- [Directions] Give again, unaltered, the lines of the listing below that run from the line having "898 559 12.66" through the line having "1132 617 9.91".
======== Exercise material
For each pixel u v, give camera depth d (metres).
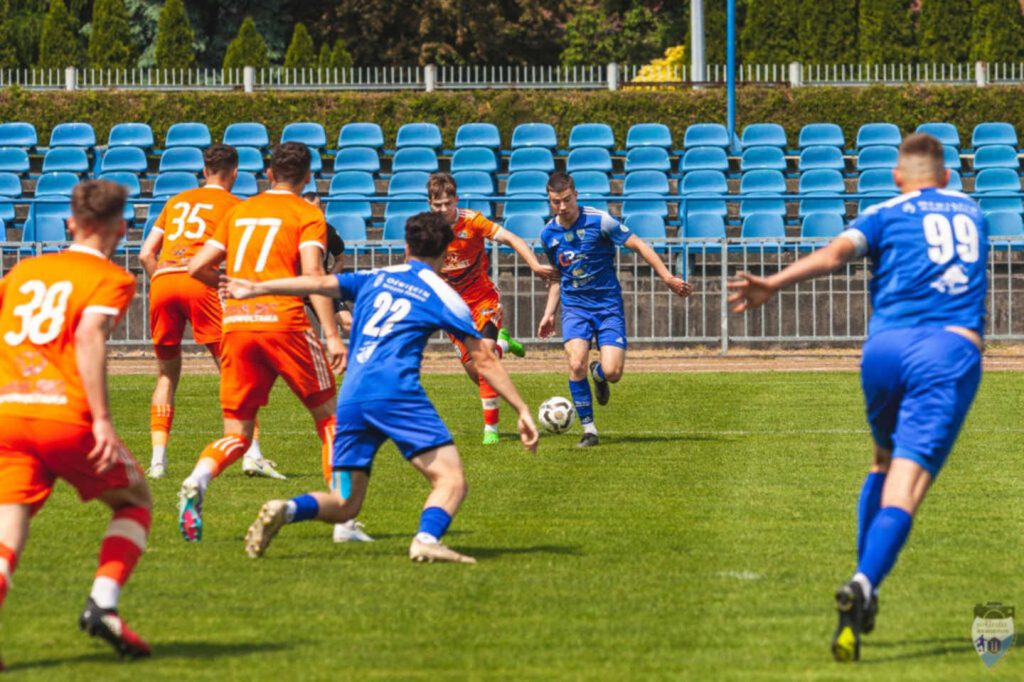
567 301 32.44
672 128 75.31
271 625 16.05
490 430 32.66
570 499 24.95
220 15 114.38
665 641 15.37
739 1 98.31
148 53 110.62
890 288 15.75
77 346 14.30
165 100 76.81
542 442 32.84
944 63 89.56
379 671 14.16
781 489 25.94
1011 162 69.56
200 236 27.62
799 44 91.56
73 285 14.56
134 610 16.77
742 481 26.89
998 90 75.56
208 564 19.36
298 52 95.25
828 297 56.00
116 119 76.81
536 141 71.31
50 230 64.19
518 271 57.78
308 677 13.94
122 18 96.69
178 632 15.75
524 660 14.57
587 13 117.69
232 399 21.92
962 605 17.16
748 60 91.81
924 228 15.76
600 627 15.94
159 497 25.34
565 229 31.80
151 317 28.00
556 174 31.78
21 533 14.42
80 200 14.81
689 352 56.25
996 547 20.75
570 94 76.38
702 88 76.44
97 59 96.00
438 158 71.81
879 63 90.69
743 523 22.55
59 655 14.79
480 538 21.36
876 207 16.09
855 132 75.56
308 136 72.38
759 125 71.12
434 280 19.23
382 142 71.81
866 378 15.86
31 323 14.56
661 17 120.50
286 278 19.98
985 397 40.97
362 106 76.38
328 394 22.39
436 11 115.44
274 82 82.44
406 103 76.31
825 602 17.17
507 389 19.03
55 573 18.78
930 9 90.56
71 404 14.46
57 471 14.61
================
======== Exercise material
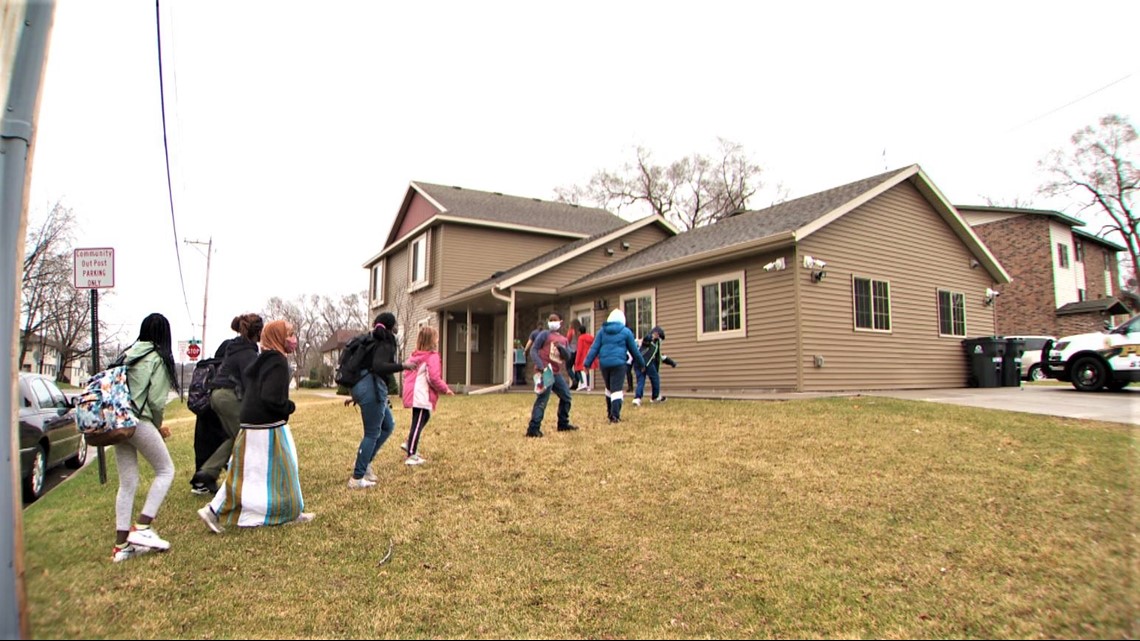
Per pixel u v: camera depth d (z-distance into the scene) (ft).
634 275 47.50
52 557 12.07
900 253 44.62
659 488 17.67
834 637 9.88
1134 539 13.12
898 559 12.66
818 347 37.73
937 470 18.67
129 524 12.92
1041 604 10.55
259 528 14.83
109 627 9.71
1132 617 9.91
================
- [Result of the task]
898 559 12.66
818 347 37.73
937 470 18.67
129 524 12.92
1041 604 10.55
259 528 14.83
109 627 9.71
1132 617 9.91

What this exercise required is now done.